### [REQUIRED WORK]
Repeat exactly the lines of the records below, starting at the line containing "Structures marked on this image (manually" and ending at the line containing "(semi-automatic segmentation, software-assisted". Leave the pictures out.

### [PROVIDED MATERIAL]
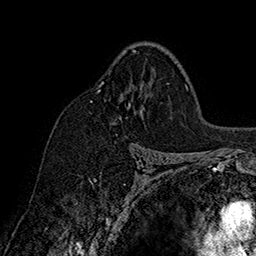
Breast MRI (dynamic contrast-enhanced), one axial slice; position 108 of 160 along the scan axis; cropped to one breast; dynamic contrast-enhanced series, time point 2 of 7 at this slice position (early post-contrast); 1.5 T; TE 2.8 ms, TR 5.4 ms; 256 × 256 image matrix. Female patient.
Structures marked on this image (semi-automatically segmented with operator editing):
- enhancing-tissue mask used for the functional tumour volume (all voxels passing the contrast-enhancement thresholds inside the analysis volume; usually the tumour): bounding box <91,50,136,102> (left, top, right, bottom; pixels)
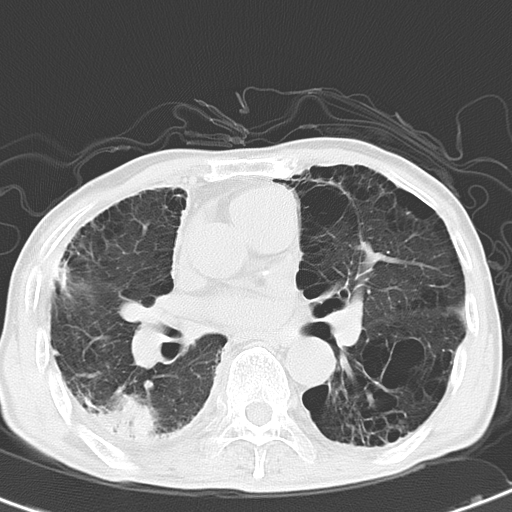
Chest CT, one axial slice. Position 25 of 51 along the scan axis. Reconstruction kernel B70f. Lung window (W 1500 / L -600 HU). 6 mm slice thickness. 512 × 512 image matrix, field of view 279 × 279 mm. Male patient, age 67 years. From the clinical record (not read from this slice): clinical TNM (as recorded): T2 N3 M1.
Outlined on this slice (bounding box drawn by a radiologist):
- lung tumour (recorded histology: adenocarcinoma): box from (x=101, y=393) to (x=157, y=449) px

...

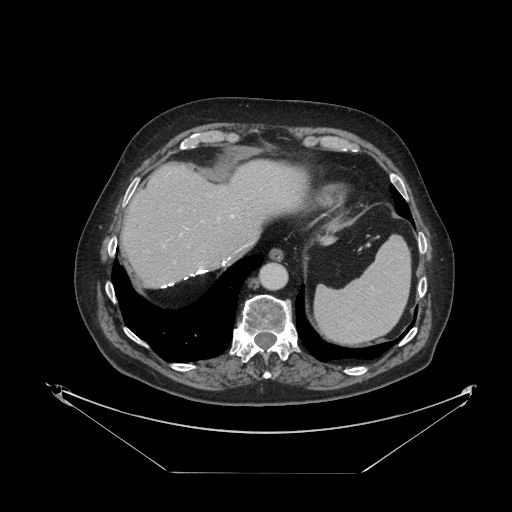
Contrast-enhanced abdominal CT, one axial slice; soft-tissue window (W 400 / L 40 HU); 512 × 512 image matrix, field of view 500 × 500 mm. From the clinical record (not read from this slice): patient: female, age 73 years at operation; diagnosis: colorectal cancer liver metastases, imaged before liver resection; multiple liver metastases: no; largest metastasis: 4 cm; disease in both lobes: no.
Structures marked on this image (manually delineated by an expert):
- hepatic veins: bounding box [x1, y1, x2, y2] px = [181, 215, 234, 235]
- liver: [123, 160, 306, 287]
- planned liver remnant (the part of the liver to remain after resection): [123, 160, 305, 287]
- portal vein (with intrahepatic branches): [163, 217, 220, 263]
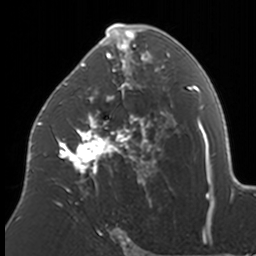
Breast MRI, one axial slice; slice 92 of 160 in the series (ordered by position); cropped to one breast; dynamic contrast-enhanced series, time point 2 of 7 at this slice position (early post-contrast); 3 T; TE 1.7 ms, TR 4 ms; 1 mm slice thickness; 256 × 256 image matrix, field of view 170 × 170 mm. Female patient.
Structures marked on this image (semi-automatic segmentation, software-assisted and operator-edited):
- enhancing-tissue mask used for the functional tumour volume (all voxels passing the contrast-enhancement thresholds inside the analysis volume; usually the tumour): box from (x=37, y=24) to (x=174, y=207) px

### [ANSWER SPACE]
Structures marked on this image (manually delineated by an expert):
- hepatic veins: bounding box [x1, y1, x2, y2] px = [181, 215, 234, 235]
- liver: [123, 160, 306, 287]
- planned liver remnant (the part of the liver to remain after resection): [123, 160, 305, 287]
- portal vein (with intrahepatic branches): [163, 217, 220, 263]
Breast MRI, one axial slice; slice 92 of 160 in the series (ordered by position); cropped to one breast; dynamic contrast-enhanced series, time point 2 of 7 at this slice position (early post-contrast); 3 T; TE 1.7 ms, TR 4 ms; 1 mm slice thickness; 256 × 256 image matrix, field of view 170 × 170 mm. Female patient.
Structures marked on this image (semi-automatic segmentation, software-assisted and operator-edited):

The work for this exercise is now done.